![]() |
MAGMA
1.6.3
Matrix Algebra for GPU and Multicore Architectures
|
The interface for MAGMA is similar to LAPACK, to facilitate porting existing codes.
Many routines have the same base names and the same arguments as LAPACK. In some cases, MAGMA needs larger workspaces or some additional arguments in order to implement an efficient algorithm.
There are several classes of routines in MAGMA:
A brief summary of routines is given here. Full descriptions of individual routines are given in the Modules section.
Driver & computational routines have a magma_
prefix. These are generally hybrid CPU/GPU algorithms. A suffix indicates in what memory the matrix starts and ends, not where the computation is done.
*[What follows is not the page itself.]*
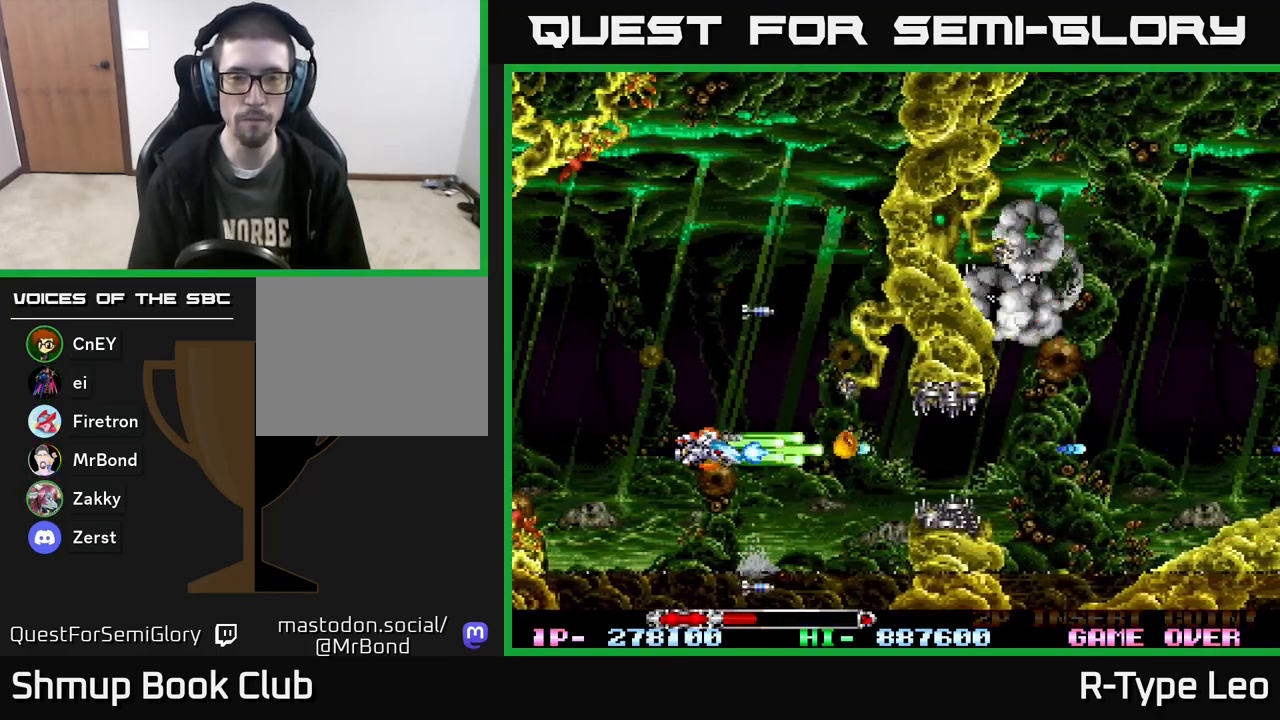
{"buttons": ["R2", "DPAD_RIGHT"], "events": [[317, "DPAD_RIGHT", "down"]]}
Suffix | Example | Description |
---|---|---|
none | magma_dgetrf | hybrid CPU/GPU routine where the matrix is initially in CPU host memory. |
_m | magma_dgetrf_m | hybrid CPU/multiple-GPU routine where the matrix is initially in CPU host memory. |
_gpu | magma_dgetrf_gpu | hybrid CPU/GPU routine where the matrix is initially in GPU device memory. |
_mgpu | magma_dgetrf_mgpu | hybrid CPU/multiple-GPU routine where the matrix is distributed across multiple GPUs' device memories. |
In general, MAGMA follows LAPACK's naming conventions. The base name of each routine has a one letter precision (occasionally two letters), two letter matrix type, and usually a 2-3 letter routine name. For example, DGETRF is D (double-precision), GE (general matrix), TRF (triangular factorization).
Precision | Description |
---|---|
s | single real precision (float) |
d | double real precision (double) |
c | single-complex precision (magmaFloatComplex) |
z | double-complex precision (magmaDoubleComplex) |
sc | single-complex input with single precision result (e.g., scnrm2) |
dz | double-complex input with double precision result (e.g., dznrm2) |
ds | mixed-precision algorithm (double and single, e.g., dsgesv) |
zc | mixed-precision algorithm (double-complex and single-complex, e.g., zcgesv) |
Matrix type | Description |
---|---|
ge | general matrix |
sy | symmetric matrix, can be real or complex |
he | Hermitian (complex) matrix |
po | positive definite, symmetric (real) or Hermitian (complex) matrix |
tr | triangular matrix |
or | orthogonal (real) matrix |
un | unitary (complex) matrix |
Driver routines solve an entire problem.
Name | Description |
---|---|
gesv, posv | solve linear system, AX = B |
gels | least squares solve, AX = B |
geev, syev, heev | eigenvalue solver, AX = X Lambda |
syevd, heevd | eigenvalue solver using divide & conquer |
sygvd, hegvd | generalized eigenvalue solver, AX = BX Lambda |
gesvd | singular value decomposition (SVD), A = U Sigma V^H |
gesdd | SVD using divide & conquer |
Computational routines solve one piece of a problem. Typically, driver routines call several computational routines to solve the entire problem. Here, curly braces { } group similar routines. Starred * routines are not yet implemented in MAGMA.
Name | Description |
---|---|
: Triangular factorizations : | Description |
getrf, potrf | triangular factorization (LU, Cholesky) |
getrs, potrs | triangular forward and back solve |
getri, potri | triangular inverse |
getf2, potf2 | triangular panel factorization (BLAS-2) |
. Orthogonal factorizations | Description |
ge{qrf, qlf, lqf, rqf*} | QR, QL, LQ, RQ factorization |
geqp3 | QR with column pivoting (BLAS-3) |
or{mqr, mql, mlq, mrq*} | multiply by Q after factorization (real) |
un{mqr, mql, mlq, mrq*} | multiply by Q after factorization (complex) |
or{gqr, gql*, glq*, grq*} | generate Q after factorization (real) |
un{gqr, gql*, glq*, grq*} | generate Q after factorization (complex) |
geqr2 | QR panel factorization (BLAS-2) |
. Eigenvalue & SVD | Description |
gehrd | Hessenberg reduction (in geev) |
sytrd, hetrd | tridiagonal reduction (in syev, heev) |
gebrd | bidiagonal reduction (in gesvd) |
There are many other computational routines that are mostly internal to MAGMA and LAPACK, and not commonly called by end users.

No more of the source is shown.